■ EXTRACT
* * * *
Experience has borne out these benefits. In places such as Dallas where a value-added metric has been tried, district officials say, it has proven superior in pointing out the strengths and weaknesses of different teachers. When Dallas researchers looked at the city’s schools with the highest ratings under its value-added system, it found that they indeed had all the attributes associated with good schools. They were orderly and safe. Teachers knew their subjects and their students well. Students who fell behind were able to get help outside of class. And principals were able to recruit top teachers and, perhaps most important, push out bad ones.

Robert Mendro, the district’s research director, says that the Dallas schools such as Marcus that have used the student and teacher information that value-added testing gives them to target reforms have outperformed their peers. His only regret is that more Dallas schools haven’t done so. Indeed, district-wide test scores have fluctuated in Dallas since the introduction of value-added testing in the early 1990s–a function, he says, of the fact that the Dallas accountability system offers only modest rewards for high performing schools and lacks tough consequence for schools that fail to improve.

Tennessee has also put the value-added metric to good use. In 1992, education officials began giving every school a value-added rating and they taught educators how to use the value-added analyses to target schools and teachers for improvement. Subsequently, Tennessee test scores trended up during the 1990s. Researchers at the University of Tennessee found that average math scores rose in 40 percent of the state’s school districts and declined in only 8 percent between 1991 and 1999. Half as many districts improved in reading, but an even higher percentage moved up in language arts and science. What’s more, the study found that the improving districts improved a lot. Their students opened a 1.7-year gap in math proficiency between the 3rd and 8th grades, and a 2-year gap in reading. “You could definitely see the systems that were using the value-added information and those that weren’t,” state testing director Mary Reel told me. The lesson: No school rating system will raise test scores by itself. But when a value-added system is tied to in-school follow-through, the results can be impressive.
* * * *
■ GIVEN DATA
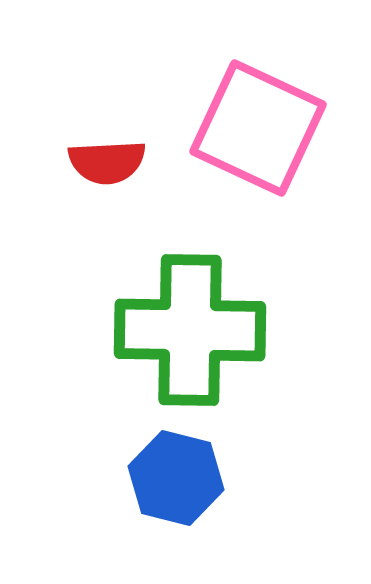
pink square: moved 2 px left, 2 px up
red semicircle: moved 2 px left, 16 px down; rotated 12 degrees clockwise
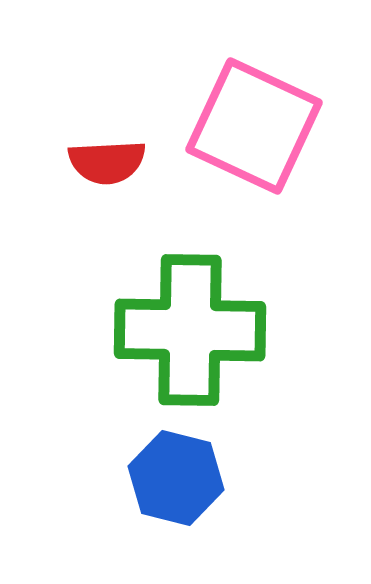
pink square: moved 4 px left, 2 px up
* * * *
■ WORK TO DO
1/ Reproduce, word for word, the portion of the passage on value-added testing that opens with the words "Robert Mendro, the" and closes with "fail to improve.".
2/ Carry the passage on value-added school ratings forward from its final sentence.

■ EXPECTED RESPONSES
1/
Robert Mendro, the district’s research director, says that the Dallas schools such as Marcus that have used the student and teacher information that value-added testing gives them to target reforms have outperformed their peers. His only regret is that more Dallas schools haven’t done so. Indeed, district-wide test scores have fluctuated in Dallas since the introduction of value-added testing in the early 1990s–a function, he says, of the fact that the Dallas accountability system offers only modest rewards for high performing schools and lacks tough consequence for schools that fail to improve.

2/
Recently, I spoke with Sandy Kress, a veteran school reformer now with the law firm of Akin Gump. Dallas’ value-added school rating system, he told me, is a “sophisticated tool” and “more appropriate” than the NCLB rating system. And Kress should know. He helped design both systems.

A Treasury Department aide in the Carter administration and later chairman of the Dallas Democratic Party, Kress was chosen in 1990 to lead a school reform commission for the district. Looking for a way to motivate the city’s schools, Kress learned that the district’s research staff had tinkered with a school incentive system in the mid-1980s that had used simple value-added ratings. The staff hadn’t had the resources to resolve the technical challenges they faced, and they shelved the plan. Kress dusted it off, worked with statisticians on his task force (one member was an epidemiologist), the district’s staff, and outside researchers to refine it, and made it the cornerstone of the commission’s recommendations.

The Dallas school board embraced Kress’s reform blueprint, and in 1992, the value-added testing model became the basis for a citywide accountability system that gave substantial financial rewards to top-rated schools and targeted low performers for reform.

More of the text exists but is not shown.